Erik Erikson parla di maturità come fase del “generare contro la stagnazione”: il momento in cui l’individuo trasferisce la propria esperienza alle generazioni successive. Se carichiamo giovani leader di responsabilità senza formazione, la conseguenza è un calo delle performance e un aumento dell’insicurezza interna. Al contrario, un passaggio graduale consolida fiducia, continuità e maturità.
Il rischio del cambiamento troppo rapido
Il cambiamento va calibrato. John Kotter avverte che “il pericolo maggiore per un’istituzione è cambiare più velocemente di quanto cambiano le sue capacità”. Rosemary Stewart aggiunge che l’esperienza istituzionale è “una ricchezza che non può essere rimpiazzata, ma solo trasferita attraverso guida e mentoring”.
Il messaggio è chiaro: lo sviluppo della leadership richiede strategia, non improvvisazione. Prima si costruiscono le competenze, poi si trasmettono le posizioni.

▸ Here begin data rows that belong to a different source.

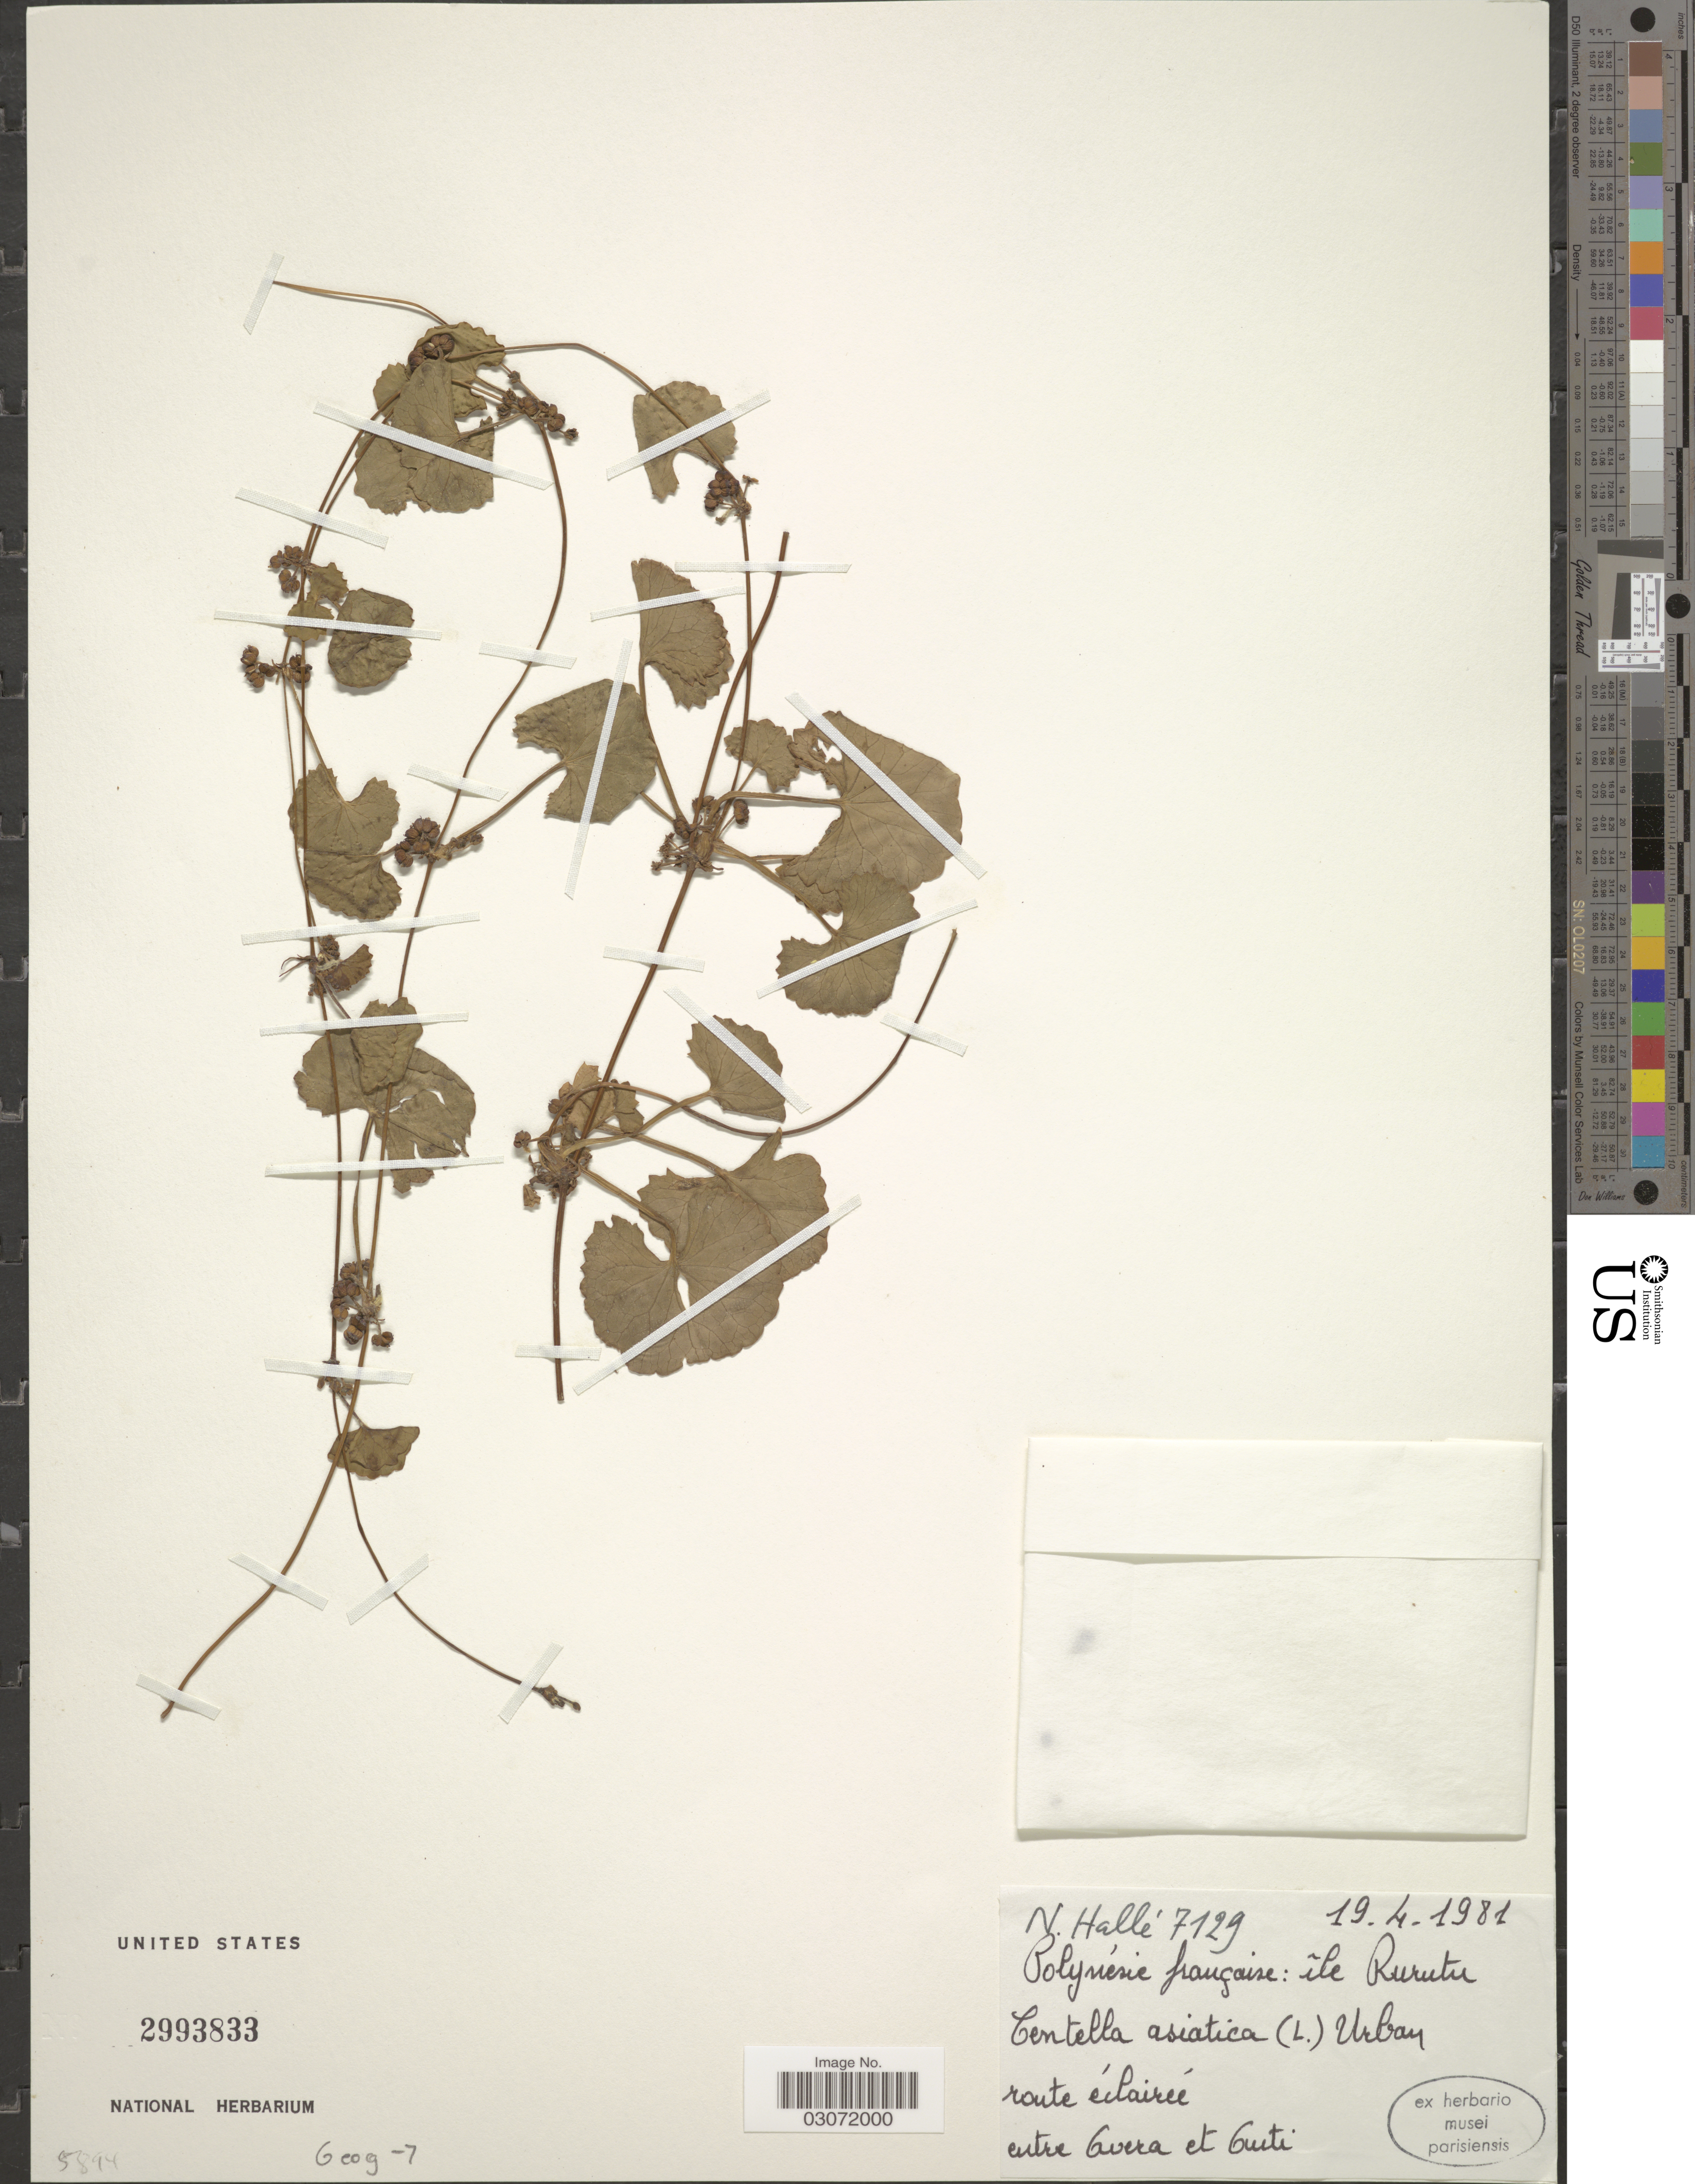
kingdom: Plantae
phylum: Tracheophyta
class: Magnoliopsida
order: Apiales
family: Apiaceae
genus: Centella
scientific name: Centella asiatica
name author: (L.) Urb.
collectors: N. Hallé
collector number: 7129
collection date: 1981-04-19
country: French Polynesia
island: Rurutu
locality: Polynésie française: île Rurutu.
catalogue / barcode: US 2993833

Un modello di collaborazione tra esperienza e giovani
I casi di successo mostrano che la cooperazione tra generazioni funziona meglio delle sostituzioni improvvise. Un modello efficace si fonda su tre pilastri:
Formazione solida dei giovani, affinché sviluppino vere capacità decisionali.
Mentoring continuo da parte dei leader esperti, che guidano senza soffocare l’iniziativa.
Trasmissione graduale delle responsabilità, per preservare memoria istituzionale e identità.
Un esempio concreto
In un’esperienza di coordinamento di team, ho adottato un mentoring che univa autonomia controllata e supervisione costante. Il risultato? Responsabilità individuale, crescita della leadership e spirito collaborativo.
Quando invece il gruppo ha operato senza una guida esperta, sono esplose dinamiche individualistiche, calata la coordinazione e peggiorata la produttività. La conclusione è evidente: senza esperienza, il rinnovamento rischia di trasformarsi in caos; con un affiancamento strategico, diventa crescita organizzata.
Gli effetti di una collaborazione ben organizzata
Una buona integrazione tra generazioni produce risultati tangibili:
maggiore stabilità nelle decisioni;
percorsi organizzativi più chiari;
performance di qualità più elevata;
riduzione dei conflitti interni;
capacità di rinnovarsi senza perdere identità;
rafforzamento della legittimità interna ed esterna.
Il futuro delle istituzioni arabe non passa né attraverso esclusioni né attraverso rivoluzioni improvvisate. Nasce invece dalla costruzione di un ponte consapevole tra esperienza e giovani: esperti che trasmettono, giovani che apprendono, leadership che evolve con maturità.
Il vero rinnovamento non è rottura, ma continuità intelligente. La modernità non è solo cambiamento, ma investimento nella saggezza accumulata. Quando il rapporto tra generazioni si trasforma da conflitto a integrazione, la transizione della leadership diventa un’opportunità, non una crisi.